* [Instruction]: Please return only the lines from the one holding "longer able to" through the one holding "It is very hard", exactly as they appear in the records below, both ends included.

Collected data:
####
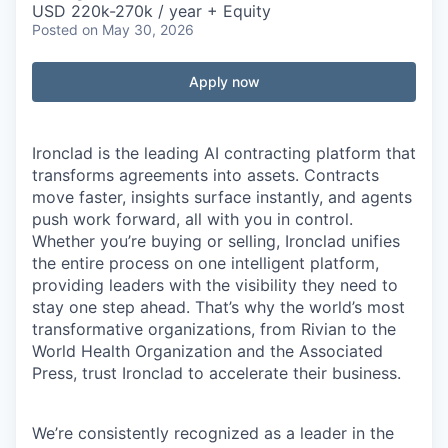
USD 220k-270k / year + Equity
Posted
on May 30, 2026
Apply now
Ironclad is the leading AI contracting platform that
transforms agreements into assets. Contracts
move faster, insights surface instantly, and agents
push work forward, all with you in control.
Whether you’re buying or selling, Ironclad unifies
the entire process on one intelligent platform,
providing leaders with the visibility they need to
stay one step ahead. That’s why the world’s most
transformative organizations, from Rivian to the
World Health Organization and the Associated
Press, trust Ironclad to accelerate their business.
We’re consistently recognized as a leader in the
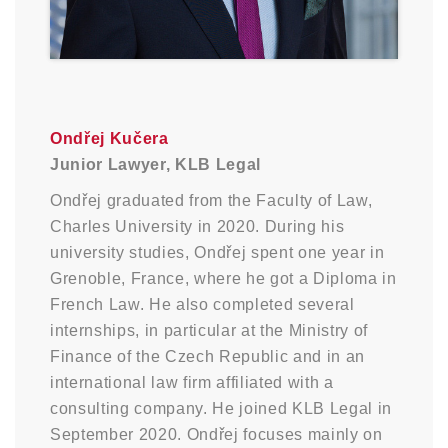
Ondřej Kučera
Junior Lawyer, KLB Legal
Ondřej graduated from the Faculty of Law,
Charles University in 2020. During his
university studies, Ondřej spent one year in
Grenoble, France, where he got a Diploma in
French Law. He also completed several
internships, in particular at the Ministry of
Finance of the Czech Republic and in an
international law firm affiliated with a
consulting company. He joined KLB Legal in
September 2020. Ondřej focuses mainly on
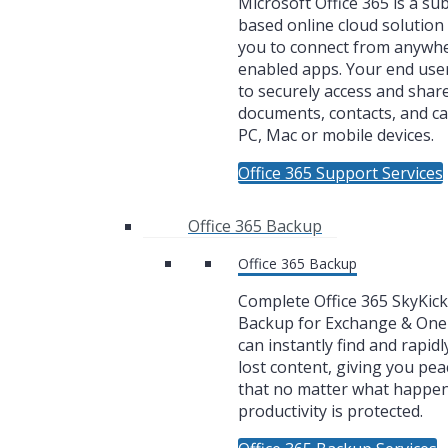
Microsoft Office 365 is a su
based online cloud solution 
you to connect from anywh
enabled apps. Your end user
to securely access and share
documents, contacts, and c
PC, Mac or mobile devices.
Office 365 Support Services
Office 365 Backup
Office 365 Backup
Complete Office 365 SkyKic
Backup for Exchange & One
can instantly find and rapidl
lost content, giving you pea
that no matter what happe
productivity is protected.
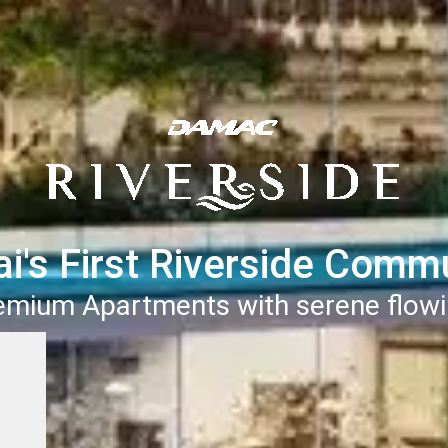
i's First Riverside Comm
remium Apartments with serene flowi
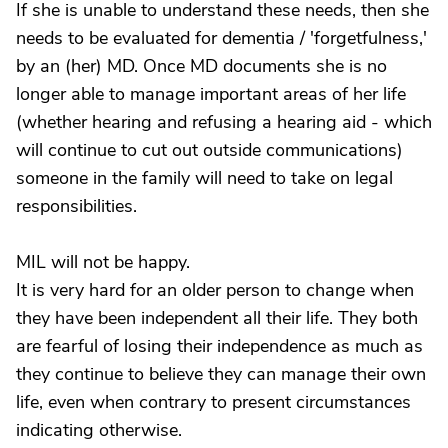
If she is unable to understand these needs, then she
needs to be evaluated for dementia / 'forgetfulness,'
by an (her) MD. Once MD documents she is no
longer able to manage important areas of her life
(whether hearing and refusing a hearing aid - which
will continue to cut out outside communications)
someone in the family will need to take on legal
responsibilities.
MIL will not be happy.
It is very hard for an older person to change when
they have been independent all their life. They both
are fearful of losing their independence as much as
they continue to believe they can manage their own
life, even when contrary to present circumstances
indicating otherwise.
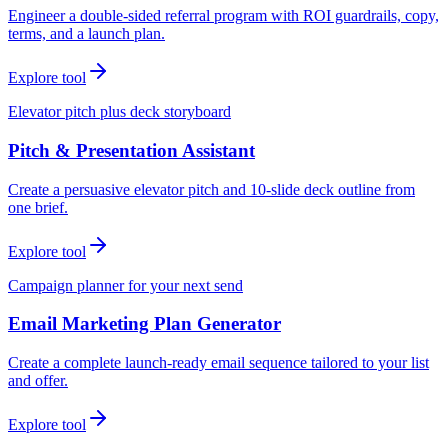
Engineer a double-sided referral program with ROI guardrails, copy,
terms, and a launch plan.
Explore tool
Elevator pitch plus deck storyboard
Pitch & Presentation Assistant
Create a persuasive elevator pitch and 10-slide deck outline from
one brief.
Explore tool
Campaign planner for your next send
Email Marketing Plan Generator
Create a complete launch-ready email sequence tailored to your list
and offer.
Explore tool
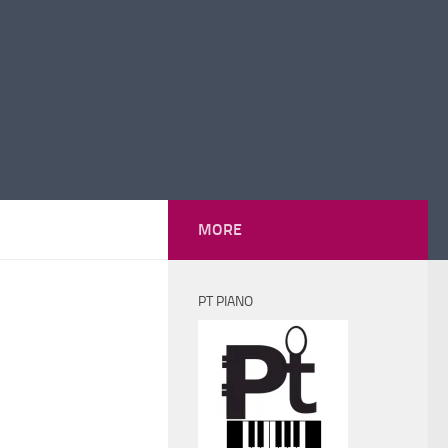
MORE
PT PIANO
####
* [Written reply]:
longer able to manage important areas of her life
(whether hearing and refusing a hearing aid - which
will continue to cut out outside communications)
someone in the family will need to take on legal
responsibilities.
MIL will not be happy.
It is very hard for an older person to change when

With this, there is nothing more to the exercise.